Stoltz, I think, belongs to a tradition which you could plausibly trace from the Nuggets bands, through people like Big Star and maybe Cheap Trick, earlyish Elvis Costello & The Attractions, up to the likes of Elliott Smith and Brendan Benson, where artists – usually American – grapple with the melodic possibilities of that tradition, without getting hung up on the baggage.
If Stoltz had been in Detroit around the turn of the decade, you can imagine Jack White recruiting him into The Raconteurs at the expense of Benson. “Circular Sounds” is one of those records where every play brings another favourite song.
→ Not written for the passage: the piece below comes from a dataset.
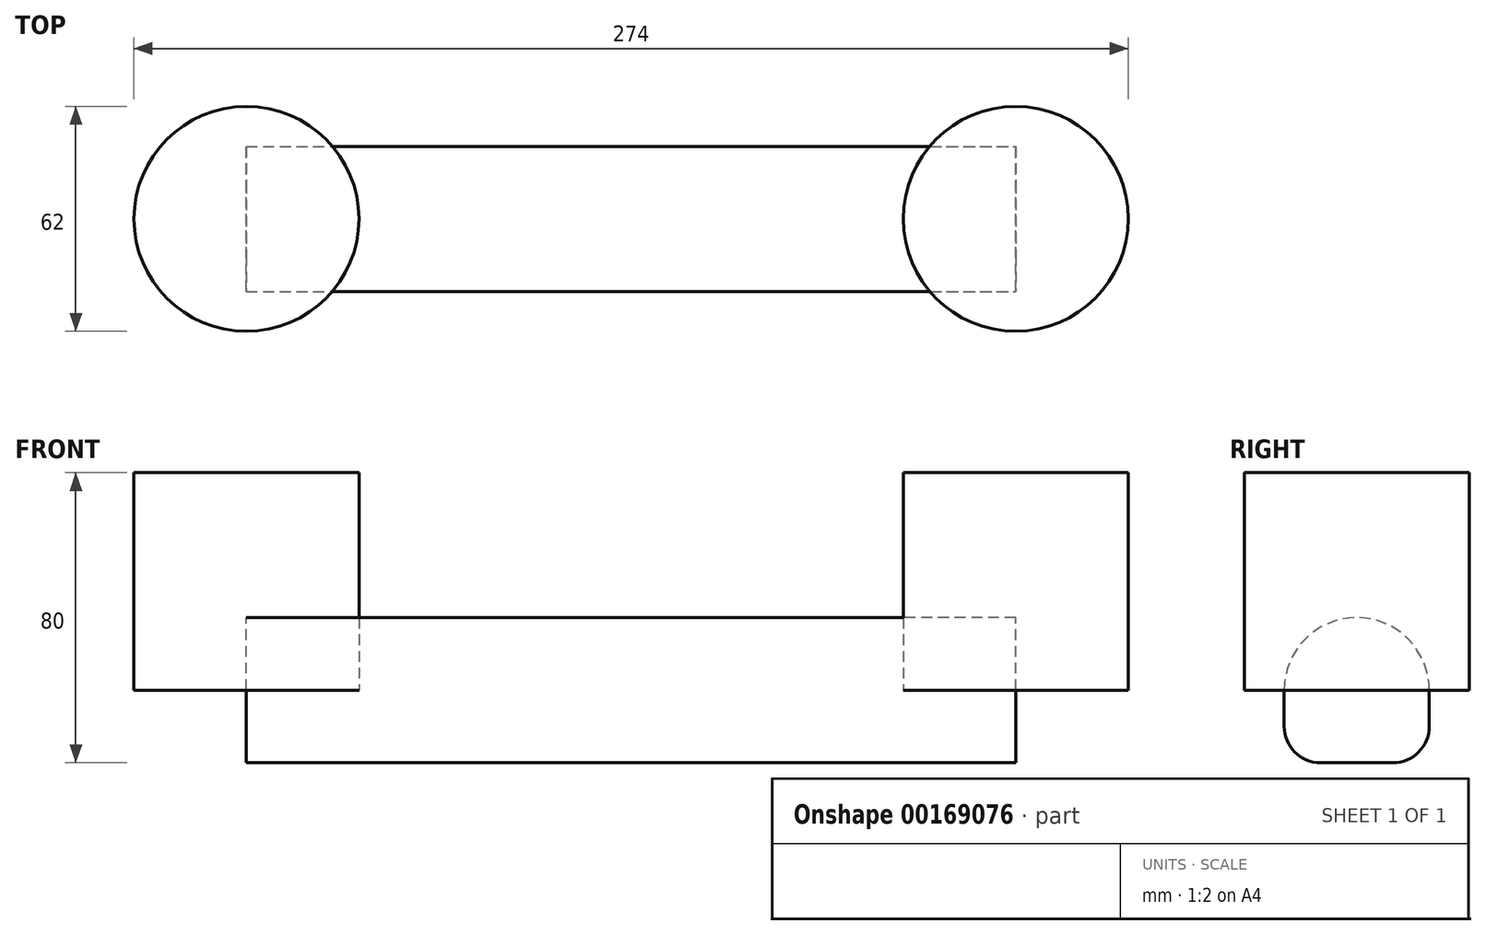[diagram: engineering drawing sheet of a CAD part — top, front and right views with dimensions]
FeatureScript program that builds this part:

It has a curiously cranky baroque air, a jaunty lushness which feels like it was nailed together in a garden shed rather than a plush studio, as pumping pianos, wobbly brass lines and a manifest crackling energy give these memorable little songs real thrust.
Today I like “To Speak To The Girl” (a swinging 1965 groove, there), the gorgeous, 1970 Kinksy “When You Forget” and “Your Reverie”, which I believe may be the first single, and which sounds a bit like Costello’s “Pump It Up” if it was dreamed up in, oh, Cleveland in 1968. I’m going to be playing this one a lot next year; hopefully you will too.
But in the meantime I have a date with destiny. Anyone else who makes it to the Led Zep show, please let me know what you thought.